Öncelikle şunu söylemeliyim ki, halam Selda Bağcan benim gözümde hep dünya sanatçısıydı, dünya şimdi tanıyor. Çok yazık böyle bir sesten mahrum kalmaları bence. Selda Bağcan algıma gelince; o çok güçlü bir kadın. Ona yaşatılanları, kendisinin en hayran olduğum özelliğiyle; her duruma, her olaya her şarta kolaylıkla adapte olup şikâyet etmemesi, yaşam sevinci ve sanatçılara has bakış açısı.
Bunu örneklendirmem gerekirse size başımdan geçen bir şeyi anlatmak isterim. Televizyonu açtım, aniden bir kanalda onun belgeseline rastladım, seyretmeye başladım. Şöyle anlatıyordu başından geçen bir olayı: “Sabaha karşı kapım tekmelenerek çalındı, açtım. Onlarca polis. Giyindim, ellerimi kelepçelediler arabaya bindirdiler gidiyoruz. Gözlerim ellerime takıldı. Kelepçeler içindeki ellerime ve hayatımda ilk kez ellerimin bu kadar güzel olduğunun farkına vardım.”
Bu cümleyi duyar duymaz gözyaşlarıma hâkim olamadım. Çünkü bir sanatçının başına gelebilecek en kötü olayda bile yaşama tutunma, direnebilme, ayakta kalabilme yöntemiydi belki de bu, laf aramızda elleri gerçekten çok güzeldir.
Üniversitede eczacılık eğitimi almışsınız. Müziğe ne zaman başladınız?

Müziğin içine doğdum. İlkokul çağlarından itibaren çocuk korosuyla başlayan müzik eğitim hayatım profesyonel olarak Devlet Çoksesli Korosu’yla devam etti. Şimdi sizin sorunuzla bir aydınlanma yaşadım, benim hayatım biteviye müzikle geçmiş.
Türkiye’deki müzik endüstrisini nasıl değerlendiriyorsunuz? Bir albüm yaptınız, kendinizi bu endüstrinin içinde mi, dışında mı görüyorsunuz?

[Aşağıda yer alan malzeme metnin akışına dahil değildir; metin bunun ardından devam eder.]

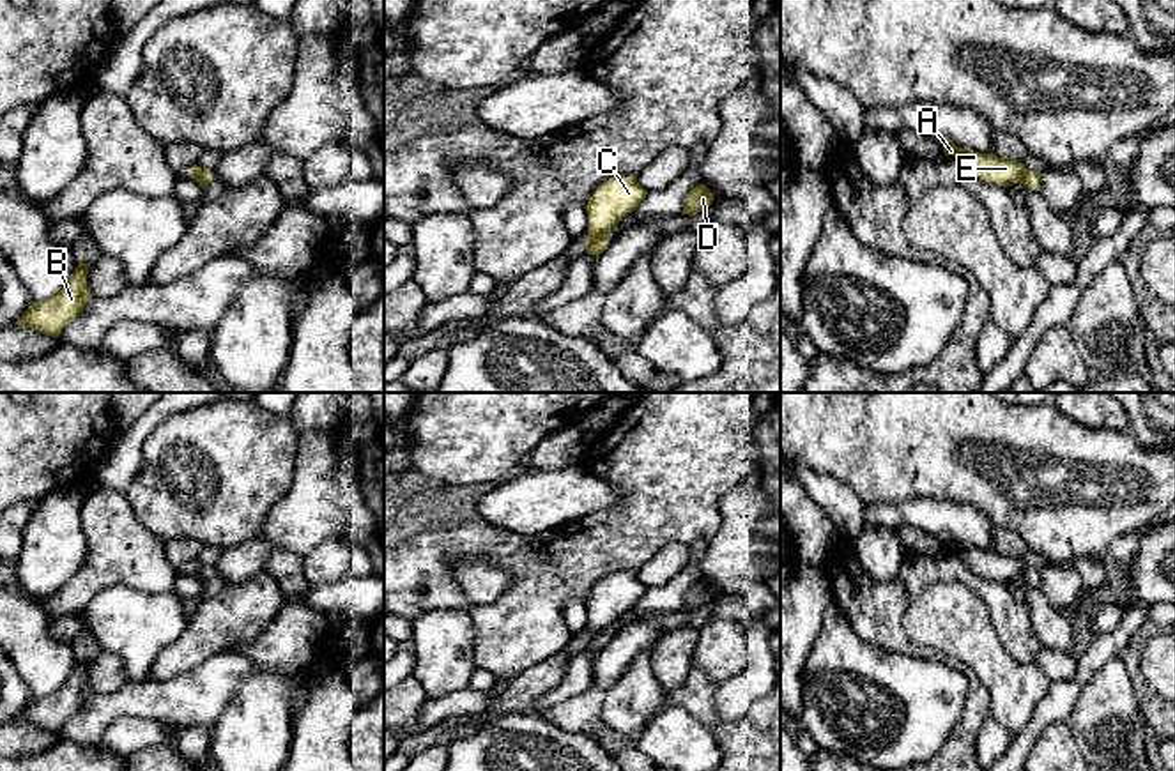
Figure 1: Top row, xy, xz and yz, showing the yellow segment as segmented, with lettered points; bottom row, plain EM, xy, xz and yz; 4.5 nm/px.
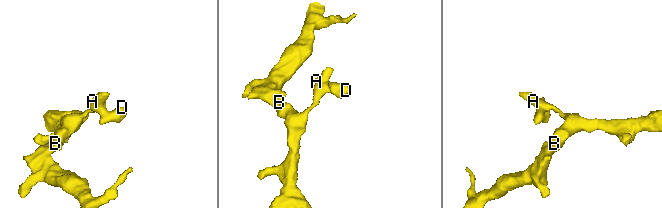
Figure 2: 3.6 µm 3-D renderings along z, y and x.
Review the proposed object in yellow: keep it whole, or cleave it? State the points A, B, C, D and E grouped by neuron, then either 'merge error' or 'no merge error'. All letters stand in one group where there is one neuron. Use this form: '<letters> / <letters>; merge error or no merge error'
A C D E / B; merge error

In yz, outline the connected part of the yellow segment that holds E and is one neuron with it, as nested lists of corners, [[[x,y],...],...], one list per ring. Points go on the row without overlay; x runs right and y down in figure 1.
[[[952,536],[941,538],[945,552],[957,553],[980,576],[995,582],[1009,584],[1023,575],[1025,562],[1019,557],[998,553],[996,550],[979,550],[957,543]]]

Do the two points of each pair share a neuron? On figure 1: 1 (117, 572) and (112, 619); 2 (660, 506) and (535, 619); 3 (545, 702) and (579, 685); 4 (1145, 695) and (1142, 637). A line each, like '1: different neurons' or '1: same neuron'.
1: different neurons
2: same neuron
3: same neuron
4: same neuron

Çok samimi olarak söyleyebilirim ki endüstrinin dışında görüyorum ve dışında olmak istiyorum fakat öyle bir sistem kurulmuş ki o sistemin içine dâhil olmazsanız saatlerinizi, yıllarınızı, ruhunuzu, yaratıcılığınızı ortaya koyduğunuz göz nuru albümünüz kimseye ulaşmaz, ulaşamaz, sesinizi duyan olmaz. İnsanlarınızı seviyor ve onlarla bir şey paylaşmak istiyorsanız sistemin içine dahil olmalısınız… Belki sistemi ve adaletini sorgulamak gerekiyor.